Bloggs flies the circuit. Capt runs checks, briefs landing, talks to No1 and pax, takes control and lands normally if perhaps a bit overweight.

UNLESS - the big unless - you don't stop the stickshaker beating your brains to mush and you don't forget to fly the aeroplane (so runaway airspeed doesn't happen). I think this step is critical in creating an environment where logical thought can once again occur. No overspeed, trim still operable even if you did select cutoff switches before getting it somewhere cloise to normal.
That done, you land. No one dies. No hysterical outbursts in the media shrieking about Boeing's corporate greed and murderous incompetence, or the wicked complicity with the FAA and crooked approval standards. MCAS gets fixed relatively quietly - probably still with a fleet grounding - and all returns to normal. Most importantly, the airframe is intact and they can see what ent wrong right away.
Boeing perhaps adds a stickshaker cutoff switch to the panel somewhere...to aid those whose instructor wasn't as punctilious as mine. Thank you Al.

Having flown extensively with 200hr cadets fresh to the line in a major UK airline I'd not be much concerned about my colleague's (in)experience. Of course I can't comment on those from other training environments.
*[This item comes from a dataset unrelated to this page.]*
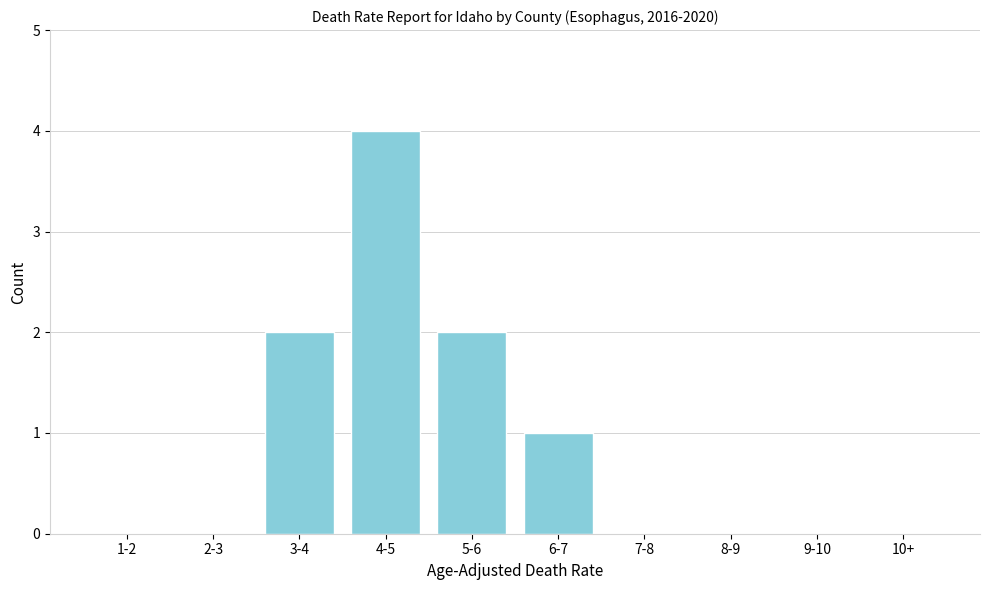

Reading left to right, list all the values displayed in this chart.

1-2=0	2-3=0	3-4=2	4-5=4	5-6=2	6-7=1	7-8=0	8-9=0	9-10=0	10+=0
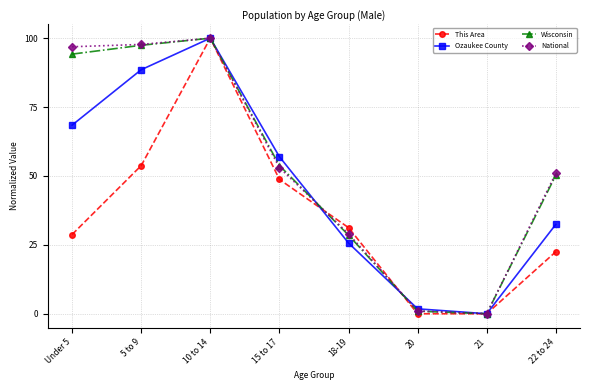

What is the difference between the Ozaukee County values at Under 5 and 10 to 14?

31.6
In my experience he is probably as good as you at flying the aeroplane accurately, probably has at least as good if not better tech and systems knowledge so use him as a voice-activated autopilot as Mr Boeing expects you to do. At my conversion course we were told that Boeing's design philosophy was that the aeroplane was designed to be operated by a competent Professional pilot and an (insert name of continent) PPL. It does that as advertised. Ultimately a sucessful outcome hinges on that, and that alone. If other nations employ different standards of crew training and operating standards then this premise becomes faulty (through no fault of Boeing's) and all bets are off.

All the above only relevant If you stick to the correct procedures and employ a tad of (swearword alert) A!*m@n***p.

You are certianly in a different pickle if your company hasn't troubled to pass on the latest Boeing safety advice or promulgated lessons learned from the previous accident, but then why wouldn't any pilot on the same type take the trouble to find out himself - as if you could avoid learning all about it in the media - so how could they not have had an inkling that this was all deja-vu? I know Ethiopia is a bit insular but for heaven's sake!

A proper Western investigation into Ethiopian's operating and training standards would make interesting readng but that's not going to happen. We'll be lucky to get an unmolseted CVR which would tell us what really went on. I fear the final report may not tell us much useful at all.

Last edited by meleagertoo; 27th Apr 2019 at 15:17.